(Given material begins)

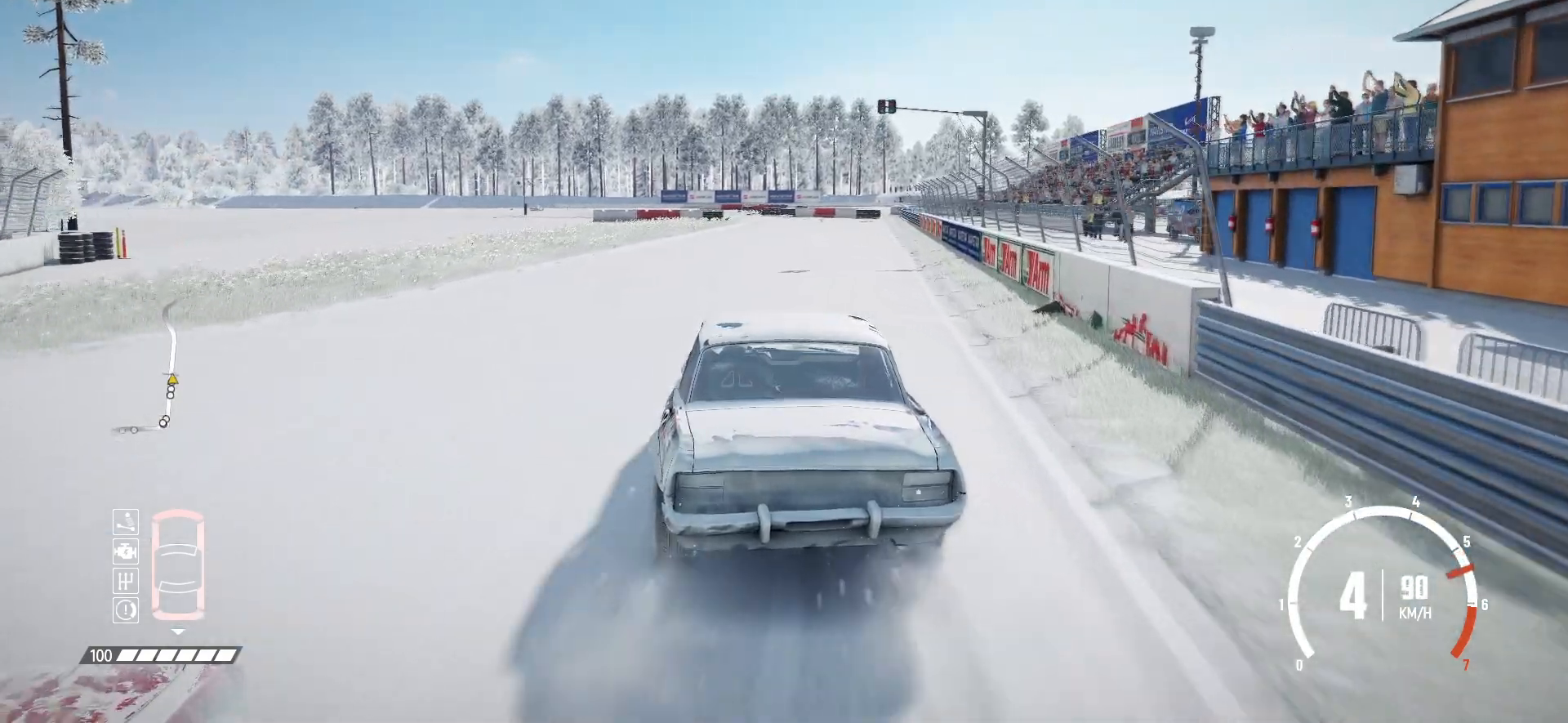
{"buttons": ["R2"], "left_stick": "center", "events": [[117, "left_stick", "center"], [217, "left_stick", "right"], [317, "left_stick", "center"]]}
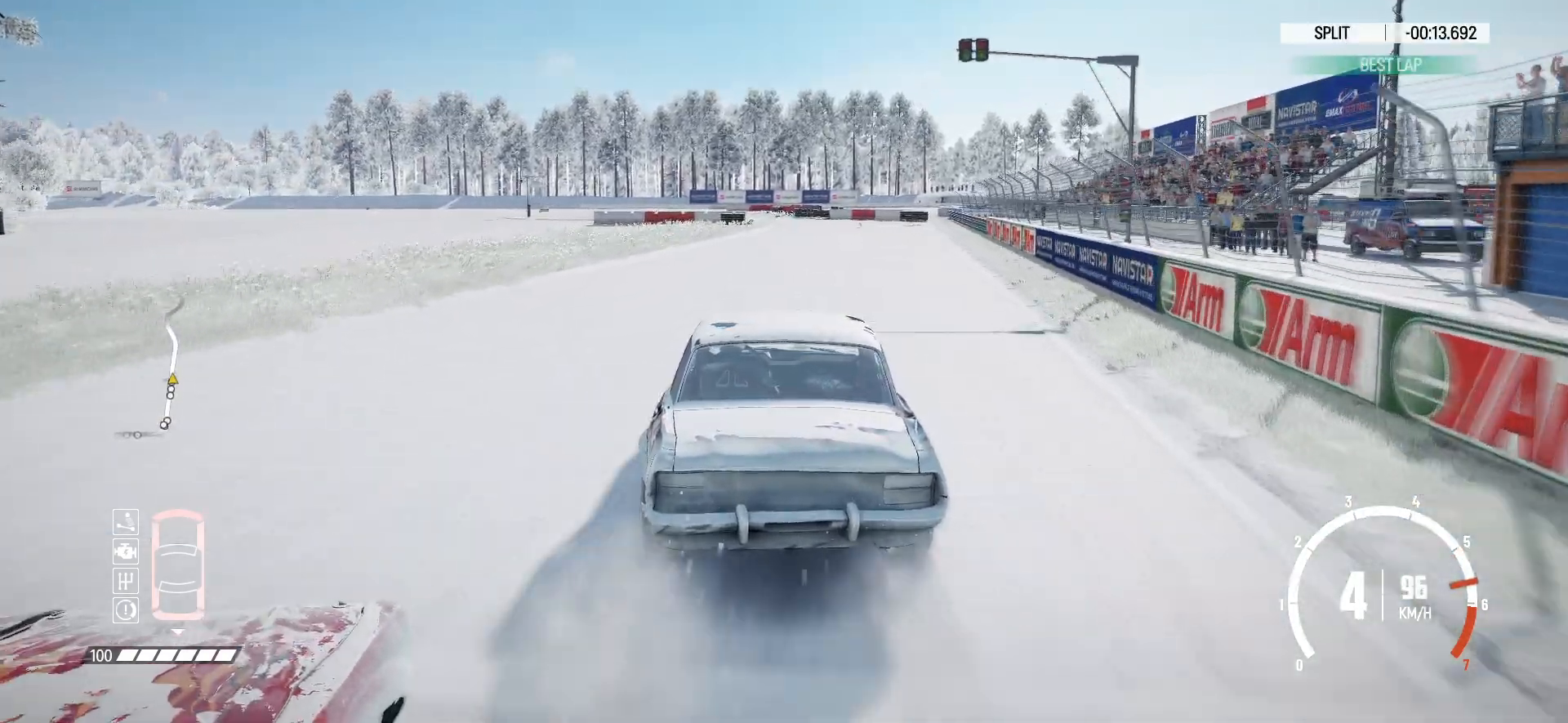
{"buttons": ["R2"], "left_stick": "right", "events": [[117, "left_stick", "right"], [267, "left_stick", "center"], [417, "left_stick", "right"]]}
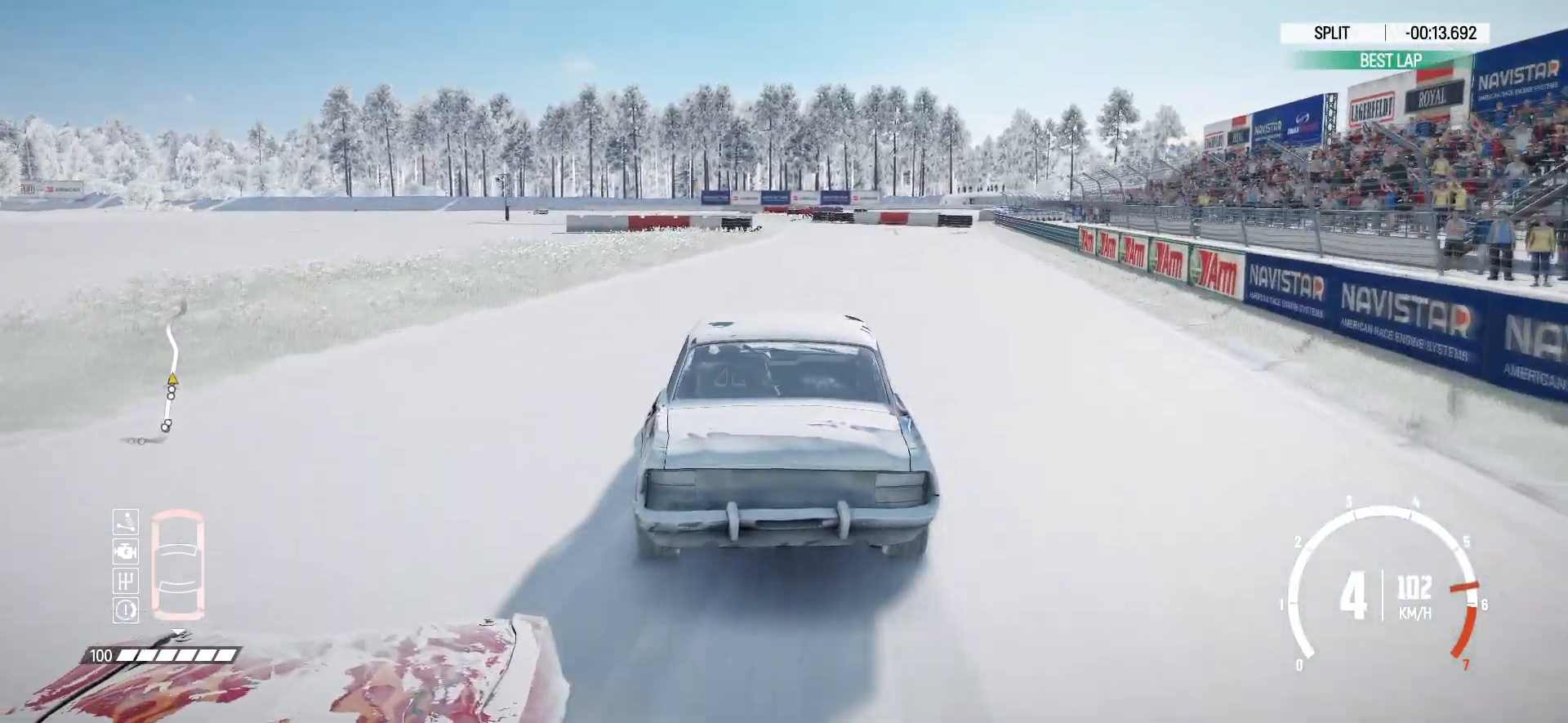
{"buttons": ["R2"], "left_stick": "center", "events": [[67, "left_stick", "center"]]}
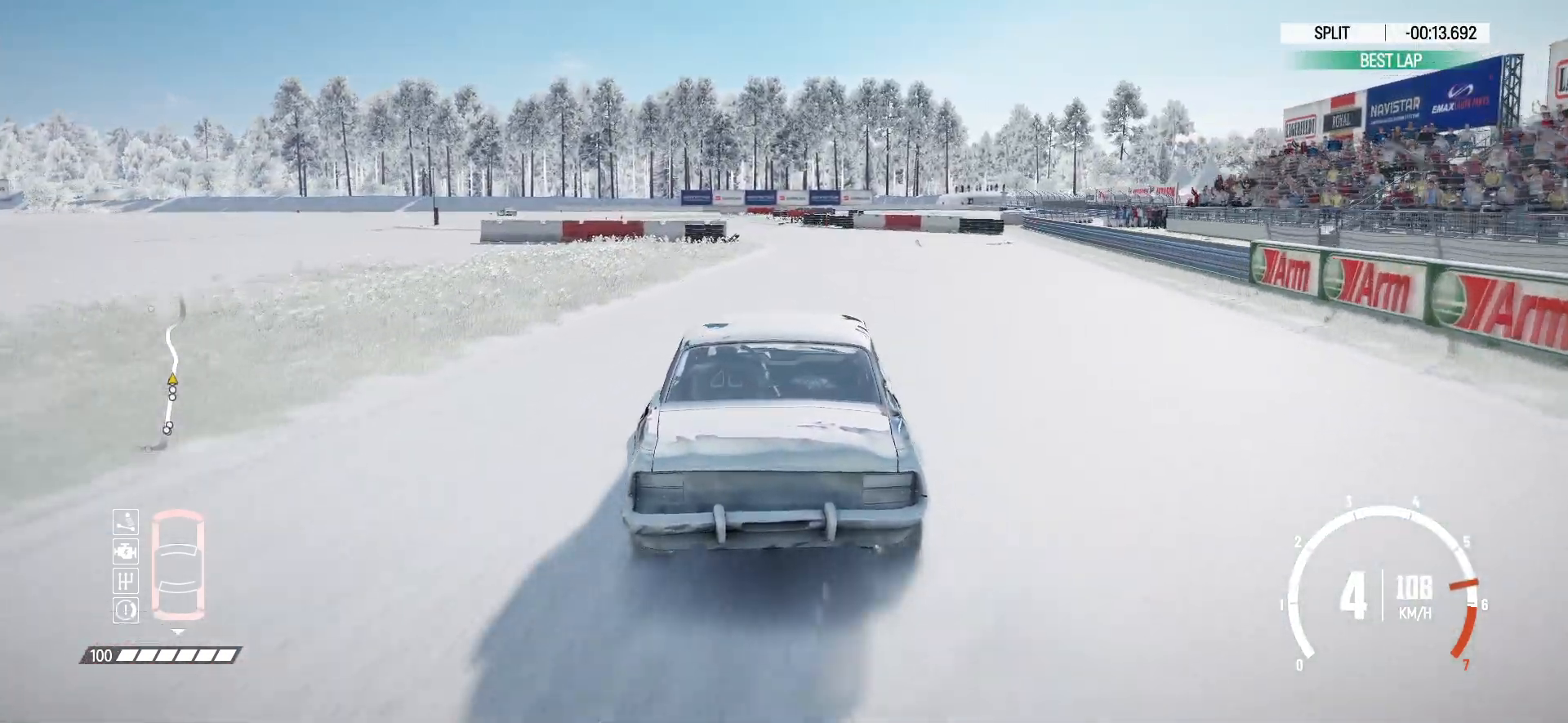
{"buttons": ["R2"], "left_stick": "left", "events": [[117, "left_stick", "left"], [317, "left_stick", "center"], [367, "left_stick", "left"]]}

(Given material ends)

### Problem statement
The result should be the same data as above, line for line, with the pictures gone.

### Written reply
{"buttons": ["R2"], "left_stick": "center", "events": [[117, "left_stick", "center"], [217, "left_stick", "right"], [317, "left_stick", "center"]]}
{"buttons": ["R2"], "left_stick": "right", "events": [[117, "left_stick", "right"], [267, "left_stick", "center"], [417, "left_stick", "right"]]}
{"buttons": ["R2"], "left_stick": "center", "events": [[67, "left_stick", "center"]]}
{"buttons": ["R2"], "left_stick": "left", "events": [[117, "left_stick", "left"], [317, "left_stick", "center"], [367, "left_stick", "left"]]}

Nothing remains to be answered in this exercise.